**TEXTE À LIRE**
__________________________________________________

L’HISTOIRE VRAIE DE TRULY, NÉE LE 25 MARS 1993 DE PARENTS CONNUS
Elle se prénomme Truly, aurait dû s’appeler Sabine, mais voilà, elle est Anglaise.
Ma taille 1,30 m : Son histoire a commencé il y a bien longtemps, celui qui allait devenir son père adoptif, rêvait, pinceau et tube de colle à portée de main, pour assembler des petites voitures qui allaient nourrir un imaginaire qui les conduirait au- delà du réel. Au cinéma : « Chitty Chitty Bang Bang », son chauffeur Caractacus Potts et sa future femme.
Taille actuelle : moins que celle de Roger Moore, mais suffisante.
Le futur propriétaire, fraichement diplômé, déambule dans les rues de Paris, nous le trouvons rue Froissart. Il s’arrête : qu’est donc cette dame noire, gracieuse, féline, allongée le long du trottoir. Une Continental R ??? Il part, les vitrines suffisent amplement, sans parler des garagistes en figurines et absolument bénévoles.
Taille, la même. Mais sans sa future maîtresse, on le trouve à Deauville, où il s’autorise le type d’hôtel dont ladite maîtresse dévorera le budget. La légitime épouse a commis l’erreur de le laisser livré à lui-même. Il se souvient des paroles de Sabine Paturel : « Je fais rien que des bêtises, des bêtises, quand t’es pas là.... ». Il a loué un scooter, tout de même (sacré flambeur).
Sur le bureau du Concierge dudit hôtel, une pile de grimoires, non le catalogue d’un certain Poulain, une vente de Yearling sans doute ? Un coup de vent soudain, le grimoire s’ouvre page 34, elle apparait, envoûtante.

__________________________________________________

**DONNÉES FOURNIES**
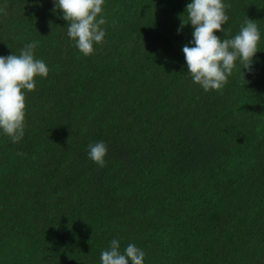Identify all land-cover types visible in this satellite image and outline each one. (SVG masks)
<instances>
[{"label": "trees", "instance_id": "trees-1", "mask_svg": "<svg viewBox=\"0 0 264 264\" xmlns=\"http://www.w3.org/2000/svg\"><path fill=\"white\" fill-rule=\"evenodd\" d=\"M190 2L106 0L105 40L85 56L53 0H0V55L39 41L50 68L23 139L0 132V264H101L113 239L144 264H264V0H224L215 34L250 18L261 51L222 92L187 72ZM99 141L104 167L88 156Z\"/></svg>", "mask_w": 264, "mask_h": 264}, {"label": "clouds", "instance_id": "clouds-1", "mask_svg": "<svg viewBox=\"0 0 264 264\" xmlns=\"http://www.w3.org/2000/svg\"><path fill=\"white\" fill-rule=\"evenodd\" d=\"M54 11L60 10L68 21L67 35L85 55L95 54V45L105 40L107 21L103 18L106 0H53ZM224 0H191L186 6L187 22L183 20L178 33L191 24L193 40L183 46L187 72L191 80L205 92H222L237 62L244 70L252 71L254 57L260 52L261 32L256 21L247 18L238 34L222 39L216 32H224L228 23ZM0 13L7 14L6 7ZM39 41L26 44L17 54L0 55V132L13 143H19L27 127V94L37 88V78H47L50 68L35 55ZM245 79V78H244ZM51 136V135H50ZM63 147V146H61ZM24 155V153H18ZM108 145L94 142L88 146L89 158L100 167L106 166ZM146 253L135 244H128L121 252L120 242L113 239L110 248L101 253V264H144Z\"/></svg>", "mask_w": 264, "mask_h": 264}]
</instances>
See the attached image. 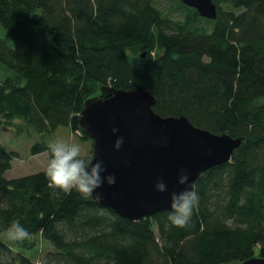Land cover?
I'll return each instance as SVG.
<instances>
[{
    "label": "trees",
    "instance_id": "trees-1",
    "mask_svg": "<svg viewBox=\"0 0 264 264\" xmlns=\"http://www.w3.org/2000/svg\"><path fill=\"white\" fill-rule=\"evenodd\" d=\"M171 1L182 19L156 0H0V25L25 46L17 51L0 38V129L12 120L42 135L68 126L92 144L79 127L85 101L100 88L141 85L156 97L157 114L242 138L229 162L199 174V204L182 228L170 224L169 211L125 219L50 186L46 170L7 179L18 152L0 141V234L16 221L30 233L12 245L0 239V264L264 258V0H213L215 19ZM48 149L35 142L30 152ZM37 239L51 249L34 260L27 251Z\"/></svg>",
    "mask_w": 264,
    "mask_h": 264
},
{
    "label": "water",
    "instance_id": "water-1",
    "mask_svg": "<svg viewBox=\"0 0 264 264\" xmlns=\"http://www.w3.org/2000/svg\"><path fill=\"white\" fill-rule=\"evenodd\" d=\"M179 1L203 18L217 17L213 0ZM155 102L156 97L141 85L130 90L106 87L88 98L80 112V130L92 140L90 156L94 162L103 160L105 175L116 177L114 185L97 190L101 199L90 197L131 221L170 210L168 193L184 187L177 184L179 169L187 171L193 190L199 174L229 162L242 142L241 137L196 127L185 115L161 116L153 110ZM121 136L124 144L116 151L113 145ZM158 178L167 185L164 194L153 190ZM239 264H264V258L254 256Z\"/></svg>",
    "mask_w": 264,
    "mask_h": 264
},
{
    "label": "clouds",
    "instance_id": "clouds-1",
    "mask_svg": "<svg viewBox=\"0 0 264 264\" xmlns=\"http://www.w3.org/2000/svg\"><path fill=\"white\" fill-rule=\"evenodd\" d=\"M124 144V137H119L113 145L114 150L119 151ZM51 157L48 160L45 177L50 186L66 193L73 190L77 193L93 196L99 200L102 193L97 191L104 184L112 186L116 183L113 174H107L103 160H95L93 156L82 154L78 144L64 139H55L48 145ZM189 174L184 169H179L177 184L184 186L179 192L168 193L170 200L167 220L172 226L186 227L199 204V196L192 190L189 183ZM156 193L164 194L167 185L163 179L158 178L153 186ZM95 193V195H94ZM30 236L29 231L18 221L13 222L9 229V237L15 241H24Z\"/></svg>",
    "mask_w": 264,
    "mask_h": 264
},
{
    "label": "rangeland",
    "instance_id": "rangeland-1",
    "mask_svg": "<svg viewBox=\"0 0 264 264\" xmlns=\"http://www.w3.org/2000/svg\"><path fill=\"white\" fill-rule=\"evenodd\" d=\"M158 7L172 19H182V11L178 5L171 0H156ZM38 14V11L35 15ZM0 38L5 40L13 49L23 51L24 44L18 39L11 37L7 31L0 25ZM142 54V53H141ZM64 139L71 143L78 144L81 147L83 155L89 154L91 150V142L83 141L78 134L73 133L68 126H60L54 132L49 134H40L25 126L20 120H12L9 123H3L0 129V141L8 149L18 152V157L12 160L11 168L4 173L7 179L16 178L38 171L46 170L48 160L51 157V151L32 155L30 147L35 142H43L47 146L55 139ZM0 239L12 245V239L9 237V230L0 234ZM37 246L27 255L34 260L42 257L51 246L46 242L37 239ZM256 256V255H255Z\"/></svg>",
    "mask_w": 264,
    "mask_h": 264
}]
</instances>
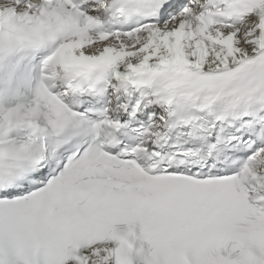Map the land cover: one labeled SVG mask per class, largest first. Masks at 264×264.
Wrapping results in <instances>:
<instances>
[{"label": "snow or ice", "instance_id": "6c2138e0", "mask_svg": "<svg viewBox=\"0 0 264 264\" xmlns=\"http://www.w3.org/2000/svg\"><path fill=\"white\" fill-rule=\"evenodd\" d=\"M0 264H264V0H0Z\"/></svg>", "mask_w": 264, "mask_h": 264}]
</instances>
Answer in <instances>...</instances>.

__________________________________________________

**TRAVAIL À FAIRE**
A. Reproduisez le passage du texte commençant par « Ma taille 1,30 » et allant jusqu'à « sa future femme. », en substituant « crayon » à « pinceau ».
B. D'après le texte, répondez brièvement :
(i) Dans quelle rue de Paris le futur propriétaire s'arrête-t-il ?
(ii) Quel véhicule a-t-il loué à Deauville ?
(iii) À quelle page le catalogue s'ouvre-t-il ?
Les enregistrements ne se rapportent en rien au texte.

**CORRIGÉ**
A.
Ma taille 1,30 m : Son histoire a commencé il y a bien longtemps, celui qui allait devenir son père adoptif, rêvait, crayon et tube de colle à portée de main, pour assembler des petites voitures qui allaient nourrir un imaginaire qui les conduirait au- delà du réel. Au cinéma : « Chitty Chitty Bang Bang », son chauffeur Caractacus Potts et sa future femme.

B.
(i) Rue Froissart.
(ii) Un scooter.
(iii) Page 34.